## [WORK ITEM]
Set down each of the records below exactly as it reads. No pictures go into the copy.

## [GIVEN ENTRIES]
══════════

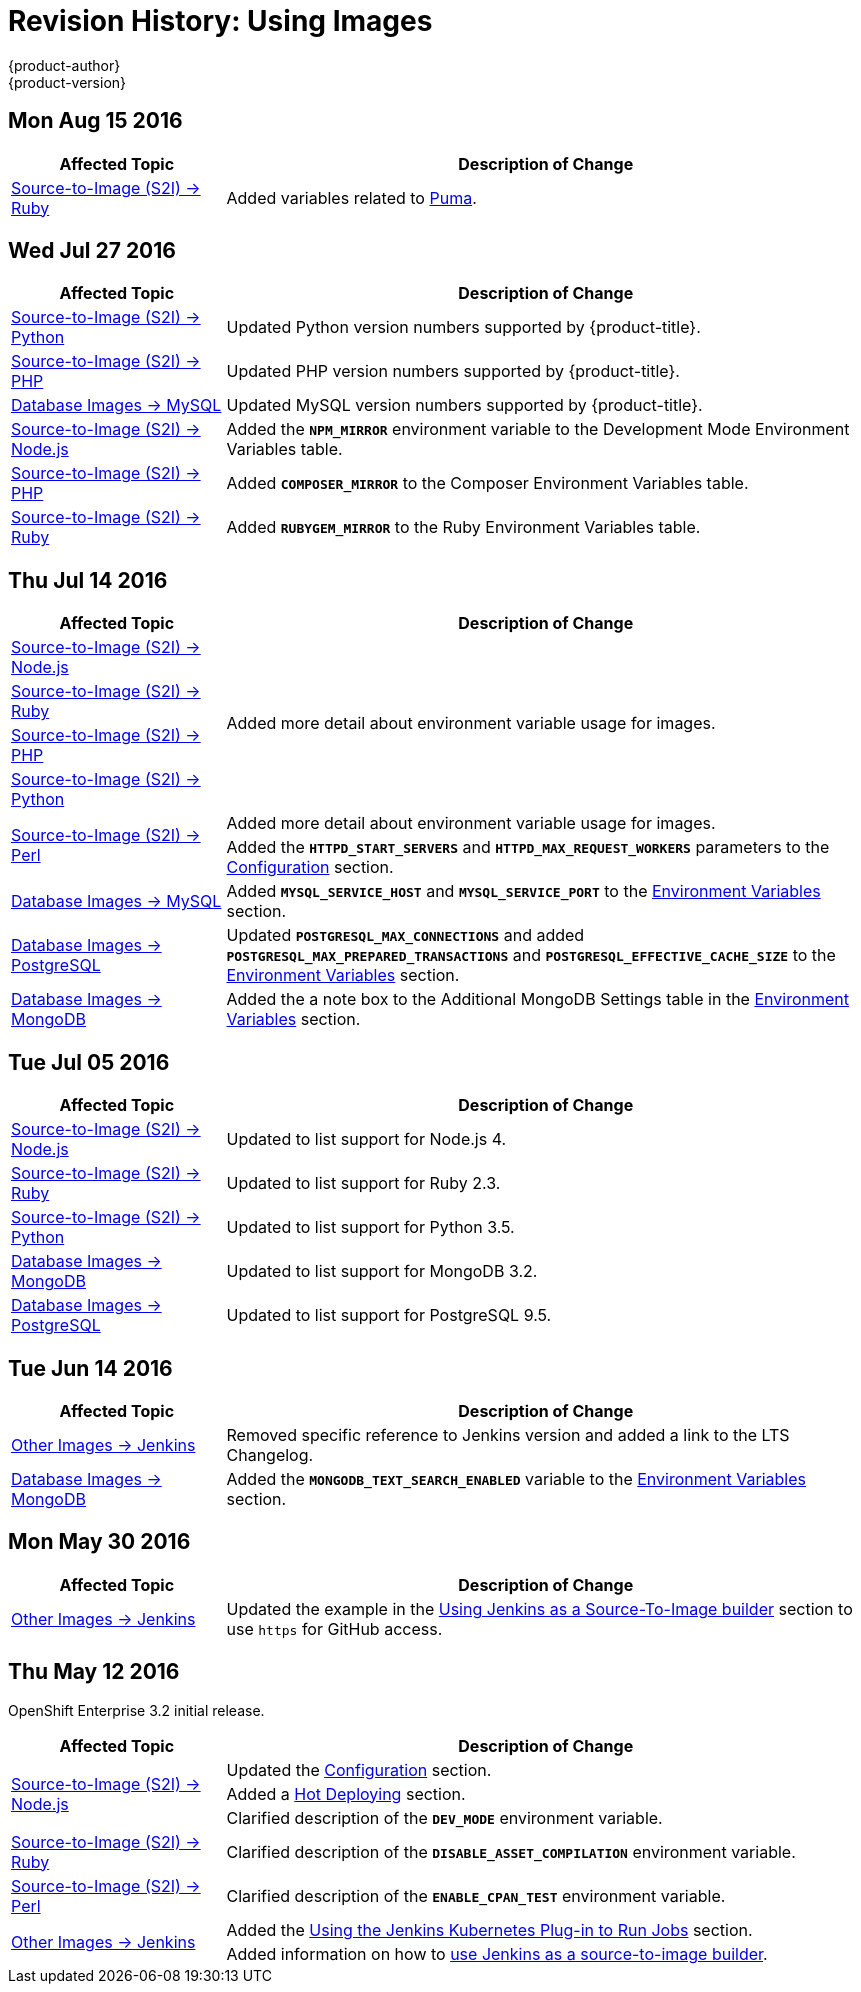[[using-images-revhistory-using-images]]
= Revision History: Using Images
{product-author}
{product-version}
:data-uri:
:icons:
:experimental:

// do-release: revhist-tables
== Mon Aug 15 2016

// tag::using_images_mon_aug_15_2016[]
[cols="1,3",options="header"]
|===

|Affected Topic |Description of Change
//Mon Aug 15 2016
|xref:../using_images/s2i_images/ruby.adoc[Source-to-Image (S2I) -> Ruby]
|Added variables related to xref:../using_images/s2i_images/ruby.adoc#s2i-images-ruby-config[Puma].



|===

// end::using_images_mon_aug_15_2016[]
== Wed Jul 27 2016

// tag::using_images_wed_jul_27_2016[]
[cols="1,3",options="header"]
|===

|Affected Topic |Description of Change
//Wed Jul 27 2016
n|xref:../using_images/s2i_images/python.adoc#using-images-s2i-images-python[Source-to-Image (S2I) -> Python]
|Updated Python version numbers supported by {product-title}.

n|xref:../using_images/s2i_images/php.adoc#using-images-s2i-images-php[Source-to-Image (S2I) -> PHP]
|Updated PHP version numbers supported by {product-title}.

|xref:../using_images/db_images/mysql.adoc#using-images-db-images-mysql[Database Images -> MySQL]
|Updated MySQL version numbers supported by {product-title}.

|xref:../using_images/s2i_images/nodejs.adoc#nodejs-configuration[Source-to-Image (S2I) -> Node.js]
|Added the `*NPM_MIRROR*` environment variable to the Development Mode Environment Variables table.

|xref:../using_images/s2i_images/php.adoc#php-configuration[Source-to-Image (S2I) -> PHP]
|Added `*COMPOSER_MIRROR*` to the Composer Environment Variables table.

|xref:../using_images/s2i_images/ruby.adoc#using-images-s2i-images-ruby[Source-to-Image (S2I) -> Ruby]
|Added `*RUBYGEM_MIRROR*` to the Ruby Environment Variables table.



|===

// end::using_images_wed_jul_27_2016[]
== Thu Jul 14 2016

// tag::using_images_thu_jul_14_2016[]
[cols="1,3",options="header"]
|===

|Affected Topic |Description of Change
//Thu Jul 14 2016

|xref:../using_images/s2i_images/nodejs.adoc#using-images-s2i-images-nodejs[Source-to-Image (S2I) -> Node.js]
.4+|Added more detail about environment variable usage for images.
|xref:../using_images/s2i_images/ruby.adoc#using-images-s2i-images-ruby[Source-to-Image (S2I) -> Ruby]
|xref:../using_images/s2i_images/php.adoc#using-images-s2i-images-php[Source-to-Image (S2I) -> PHP]
|xref:../using_images/s2i_images/python.adoc#using-images-s2i-images-python[Source-to-Image (S2I) -> Python]

.2+|xref:../using_images/s2i_images/perl.adoc#using-images-s2i-images-perl[Source-to-Image (S2I) -> Perl]
|Added more detail about environment variable usage for images.
|Added the `*HTTPD_START_SERVERS*` and `*HTTPD_MAX_REQUEST_WORKERS*` parameters to the xref:../using_images/s2i_images/perl.adoc#configuration[Configuration] section.

|xref:../using_images/db_images/mysql.adoc#using-images-db-images-mysql[Database Images -> MySQL]
|Added `*MYSQL_SERVICE_HOST*` and `*MYSQL_SERVICE_PORT*` to the xref:../using_images/db_images/mysql.adoc#mysql-environment-variables[Environment Variables] section.

|xref:../using_images/db_images/postgresql.adoc#using-images-db-images-postgresql[Database Images -> PostgreSQL]
|Updated `*POSTGRESQL_MAX_CONNECTIONS*` and added `*POSTGRESQL_MAX_PREPARED_TRANSACTIONS*` and `*POSTGRESQL_EFFECTIVE_CACHE_SIZE*` to the xref:../using_images/db_images/postgresql.adoc#pg-env-vars[Environment Variables] section.

|xref:../using_images/db_images/mongodb.adoc#using-images-db-images-mongodb[Database Images -> MongoDB]
|Added the a note box to the Additional MongoDB Settings table in the xref:../using_images/db_images/mongodb.adoc#mongodb-environment-variables[Environment Variables] section.

|===

// end::using_images_thu_jul_14_2016[]
== Tue Jul 05 2016

// tag::using_images_tue_jul_05_2016[]
[cols="1,3",options="header"]
|===

|Affected Topic |Description of Change
//Tue Jul 05 2016

|xref:../using_images/s2i_images/nodejs.adoc#using-images-s2i-images-nodejs[Source-to-Image (S2I) -> Node.js]
|Updated to list support for Node.js 4.

|xref:../using_images/s2i_images/ruby.adoc#using-images-s2i-images-ruby[Source-to-Image (S2I) -> Ruby]
|Updated to list support for Ruby 2.3.

|xref:../using_images/s2i_images/python.adoc#using-images-s2i-images-python[Source-to-Image (S2I) -> Python]
|Updated to list support for Python 3.5.

|xref:../using_images/db_images/mongodb.adoc#using-images-db-images-mongodb[Database Images -> MongoDB]
|Updated to list support for MongoDB 3.2.

|xref:../using_images/db_images/postgresql.adoc#using-images-db-images-postgresql[Database Images -> PostgreSQL]
|Updated to list support for PostgreSQL 9.5.

|===

// end::using_images_tue_jul_05_2016[]

== Tue Jun 14 2016

// tag::using_images_tue_jun_14_2016[]
[cols="1,3",options="header"]
|===

|Affected Topic |Description of Change
//Tue Jun 14 2016

|xref:../using_images/other_images/jenkins.adoc#versions[Other Images -> Jenkins]
|Removed specific reference to Jenkins version and added a link to the LTS Changelog.

|xref:../using_images/db_images/mongodb.adoc#using-images-db-images-mongodb[Database Images -> MongoDB]
|Added the `*MONGODB_TEXT_SEARCH_ENABLED*` variable to the xref:../using_images/db_images/mongodb.adoc#mongodb-environment-variables[Environment Variables] section.

|===

// end::using_images_tue_jun_14_2016[]


== Mon May 30 2016

// tag::using_images_mon_may_30_2016[]
[cols="1,3",options="header"]
|===

|Affected Topic |Description of Change
//Mon May 30 2016
n|xref:../using_images/other_images/jenkins.adoc#using-images-other-images-jenkins[Other Images -> Jenkins]
|Updated the example in the xref:../using_images/other_images/jenkins.adoc#jenkins-as-s2i-builder[Using Jenkins as a Source-To-Image builder] section to use `https` for GitHub access.



|===

// end::using_images_mon_may_30_2016[]
== Thu May 12 2016

OpenShift Enterprise 3.2 initial release.

// tag::using_images_thu_may_12_2016[]
[cols="1,3",options="header"]
|===

|Affected Topic |Description of Change
//Thu May 12 2016
.3+|xref:../using_images/s2i_images/nodejs.adoc#using-images-s2i-images-nodejs[Source-to-Image (S2I) -> Node.js]
|Updated the xref:../using_images/s2i_images/nodejs.adoc#nodejs-configuration[Configuration] section.
|Added a xref:../using_images/s2i_images/nodejs.adoc#nodejs-hot-deploying[Hot Deploying] section.
|Clarified description of the `*DEV_MODE*` environment variable.

|xref:../using_images/s2i_images/ruby.adoc#using-images-s2i-images-ruby[Source-to-Image (S2I) -> Ruby]
|Clarified description of the `*DISABLE_ASSET_COMPILATION*` environment variable.

|xref:../using_images/s2i_images/perl.adoc#using-images-s2i-images-perl[Source-to-Image (S2I) -> Perl]
|Clarified description of the `*ENABLE_CPAN_TEST*` environment variable.

.2+|xref:../using_images/other_images/jenkins.adoc#using-images-other-images-jenkins[Other Images -> Jenkins]
|Added the xref:../using_images/other_images/jenkins.adoc#using-the-jenkins-kubernetes-plug-in-to-run-jobs[Using the Jenkins Kubernetes Plug-in to Run Jobs] section.
|Added information on how to xref:../using_images/other_images/jenkins.adoc#jenkins-as-s2i-builder[use Jenkins as a source-to-image builder].

|===

// end::using_images_thu_may_12_2016[]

══════════

## [TASK OUTPUT]
[[using-images-revhistory-using-images]]
= Revision History: Using Images
{product-author}
{product-version}
:data-uri:
:icons:
:experimental:

// do-release: revhist-tables
== Mon Aug 15 2016

// tag::using_images_mon_aug_15_2016[]
[cols="1,3",options="header"]
|===

|Affected Topic |Description of Change
//Mon Aug 15 2016
|xref:../using_images/s2i_images/ruby.adoc[Source-to-Image (S2I) -> Ruby]
|Added variables related to xref:../using_images/s2i_images/ruby.adoc#s2i-images-ruby-config[Puma].



|===

// end::using_images_mon_aug_15_2016[]
== Wed Jul 27 2016

// tag::using_images_wed_jul_27_2016[]
[cols="1,3",options="header"]
|===

|Affected Topic |Description of Change
//Wed Jul 27 2016
n|xref:../using_images/s2i_images/python.adoc#using-images-s2i-images-python[Source-to-Image (S2I) -> Python]
|Updated Python version numbers supported by {product-title}.

n|xref:../using_images/s2i_images/php.adoc#using-images-s2i-images-php[Source-to-Image (S2I) -> PHP]
|Updated PHP version numbers supported by {product-title}.

|xref:../using_images/db_images/mysql.adoc#using-images-db-images-mysql[Database Images -> MySQL]
|Updated MySQL version numbers supported by {product-title}.

|xref:../using_images/s2i_images/nodejs.adoc#nodejs-configuration[Source-to-Image (S2I) -> Node.js]
|Added the `*NPM_MIRROR*` environment variable to the Development Mode Environment Variables table.

|xref:../using_images/s2i_images/php.adoc#php-configuration[Source-to-Image (S2I) -> PHP]
|Added `*COMPOSER_MIRROR*` to the Composer Environment Variables table.

|xref:../using_images/s2i_images/ruby.adoc#using-images-s2i-images-ruby[Source-to-Image (S2I) -> Ruby]
|Added `*RUBYGEM_MIRROR*` to the Ruby Environment Variables table.



|===

// end::using_images_wed_jul_27_2016[]
== Thu Jul 14 2016

// tag::using_images_thu_jul_14_2016[]
[cols="1,3",options="header"]
|===

|Affected Topic |Description of Change
//Thu Jul 14 2016

|xref:../using_images/s2i_images/nodejs.adoc#using-images-s2i-images-nodejs[Source-to-Image (S2I) -> Node.js]
.4+|Added more detail about environment variable usage for images.
|xref:../using_images/s2i_images/ruby.adoc#using-images-s2i-images-ruby[Source-to-Image (S2I) -> Ruby]
|xref:../using_images/s2i_images/php.adoc#using-images-s2i-images-php[Source-to-Image (S2I) -> PHP]
|xref:../using_images/s2i_images/python.adoc#using-images-s2i-images-python[Source-to-Image (S2I) -> Python]

.2+|xref:../using_images/s2i_images/perl.adoc#using-images-s2i-images-perl[Source-to-Image (S2I) -> Perl]
|Added more detail about environment variable usage for images.
|Added the `*HTTPD_START_SERVERS*` and `*HTTPD_MAX_REQUEST_WORKERS*` parameters to the xref:../using_images/s2i_images/perl.adoc#configuration[Configuration] section.

|xref:../using_images/db_images/mysql.adoc#using-images-db-images-mysql[Database Images -> MySQL]
|Added `*MYSQL_SERVICE_HOST*` and `*MYSQL_SERVICE_PORT*` to the xref:../using_images/db_images/mysql.adoc#mysql-environment-variables[Environment Variables] section.

|xref:../using_images/db_images/postgresql.adoc#using-images-db-images-postgresql[Database Images -> PostgreSQL]
|Updated `*POSTGRESQL_MAX_CONNECTIONS*` and added `*POSTGRESQL_MAX_PREPARED_TRANSACTIONS*` and `*POSTGRESQL_EFFECTIVE_CACHE_SIZE*` to the xref:../using_images/db_images/postgresql.adoc#pg-env-vars[Environment Variables] section.

|xref:../using_images/db_images/mongodb.adoc#using-images-db-images-mongodb[Database Images -> MongoDB]
|Added the a note box to the Additional MongoDB Settings table in the xref:../using_images/db_images/mongodb.adoc#mongodb-environment-variables[Environment Variables] section.

|===

// end::using_images_thu_jul_14_2016[]
== Tue Jul 05 2016

// tag::using_images_tue_jul_05_2016[]
[cols="1,3",options="header"]
|===

|Affected Topic |Description of Change
//Tue Jul 05 2016

|xref:../using_images/s2i_images/nodejs.adoc#using-images-s2i-images-nodejs[Source-to-Image (S2I) -> Node.js]
|Updated to list support for Node.js 4.

|xref:../using_images/s2i_images/ruby.adoc#using-images-s2i-images-ruby[Source-to-Image (S2I) -> Ruby]
|Updated to list support for Ruby 2.3.

|xref:../using_images/s2i_images/python.adoc#using-images-s2i-images-python[Source-to-Image (S2I) -> Python]
|Updated to list support for Python 3.5.

|xref:../using_images/db_images/mongodb.adoc#using-images-db-images-mongodb[Database Images -> MongoDB]
|Updated to list support for MongoDB 3.2.

|xref:../using_images/db_images/postgresql.adoc#using-images-db-images-postgresql[Database Images -> PostgreSQL]
|Updated to list support for PostgreSQL 9.5.

|===

// end::using_images_tue_jul_05_2016[]

== Tue Jun 14 2016

// tag::using_images_tue_jun_14_2016[]
[cols="1,3",options="header"]
|===

|Affected Topic |Description of Change
//Tue Jun 14 2016

|xref:../using_images/other_images/jenkins.adoc#versions[Other Images -> Jenkins]
|Removed specific reference to Jenkins version and added a link to the LTS Changelog.

|xref:../using_images/db_images/mongodb.adoc#using-images-db-images-mongodb[Database Images -> MongoDB]
|Added the `*MONGODB_TEXT_SEARCH_ENABLED*` variable to the xref:../using_images/db_images/mongodb.adoc#mongodb-environment-variables[Environment Variables] section.

|===

// end::using_images_tue_jun_14_2016[]


== Mon May 30 2016

// tag::using_images_mon_may_30_2016[]
[cols="1,3",options="header"]
|===

|Affected Topic |Description of Change
//Mon May 30 2016
n|xref:../using_images/other_images/jenkins.adoc#using-images-other-images-jenkins[Other Images -> Jenkins]
|Updated the example in the xref:../using_images/other_images/jenkins.adoc#jenkins-as-s2i-builder[Using Jenkins as a Source-To-Image builder] section to use `https` for GitHub access.



|===

// end::using_images_mon_may_30_2016[]
== Thu May 12 2016

OpenShift Enterprise 3.2 initial release.

// tag::using_images_thu_may_12_2016[]
[cols="1,3",options="header"]
|===

|Affected Topic |Description of Change
//Thu May 12 2016
.3+|xref:../using_images/s2i_images/nodejs.adoc#using-images-s2i-images-nodejs[Source-to-Image (S2I) -> Node.js]
|Updated the xref:../using_images/s2i_images/nodejs.adoc#nodejs-configuration[Configuration] section.
|Added a xref:../using_images/s2i_images/nodejs.adoc#nodejs-hot-deploying[Hot Deploying] section.
|Clarified description of the `*DEV_MODE*` environment variable.

|xref:../using_images/s2i_images/ruby.adoc#using-images-s2i-images-ruby[Source-to-Image (S2I) -> Ruby]
|Clarified description of the `*DISABLE_ASSET_COMPILATION*` environment variable.

|xref:../using_images/s2i_images/perl.adoc#using-images-s2i-images-perl[Source-to-Image (S2I) -> Perl]
|Clarified description of the `*ENABLE_CPAN_TEST*` environment variable.

.2+|xref:../using_images/other_images/jenkins.adoc#using-images-other-images-jenkins[Other Images -> Jenkins]
|Added the xref:../using_images/other_images/jenkins.adoc#using-the-jenkins-kubernetes-plug-in-to-run-jobs[Using the Jenkins Kubernetes Plug-in to Run Jobs] section.
|Added information on how to xref:../using_images/other_images/jenkins.adoc#jenkins-as-s2i-builder[use Jenkins as a source-to-image builder].

|===

// end::using_images_thu_may_12_2016[]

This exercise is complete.